Integrate analyzed leads from its platform over the course of a year. From September 2016 through August 2017, 55% of the company’s 3.64 million leads were good ones. Duplicate data, which clogs databases, was by far the biggest problem, accounting for one-third of the total leads.

duplicate data percentageCleaning up your act

Like anything else worthwhile, cleaning up your data is neither easy nor cheap. But it can be done. Identify your problems and scrub your data, consistently. Look at the user experience side and see how you can make it more difficult for users to commit errors, such as typos in fields.

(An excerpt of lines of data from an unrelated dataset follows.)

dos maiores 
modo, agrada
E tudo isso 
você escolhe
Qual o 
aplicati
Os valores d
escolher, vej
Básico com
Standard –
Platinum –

Marwaha also prefers to clean his own house, rather than trust a maid, so to speak.

“We’ve improved data quality by using data management tools, as opposed to getting clean data from vendors,” he says. “Vendor data is useful, but very little of it. Platforms like HubSpot and Salesforce allow us to ‘de-dupe’ data. We also validate bounces against the data management platform, for example.”

Companies are increasingly hiring Chief Data Officers, which is a step in the right direction. But that’s not a perfect resolution, given the lack of industry-wide regulation Gray points out.

“You have to have an overall data governance strategy with someone positioned as a steward of that data, who can move the integration from a governance perspective,” he says. “But it hasn’t become standardized enough. It comes back to the carrot and the stick. Everyone realizes there’s a problem. At this point, maybe the only thing that can solve it is the stick: someone getting in trouble for not having data governance in place.”

Conclusion

Modern marketers have more data available than ever and use more tools than ever to integrate it into their businesses.  However, most of that data is dirty, which is particularly problematic for B2B marketers, whose lead quality is negatively impacted.

Bad leads snowball into wasted time and money, and a compromised reputation. Data quality will likely never be 100% accurate—but that doesn’t mean it’s not worth trying.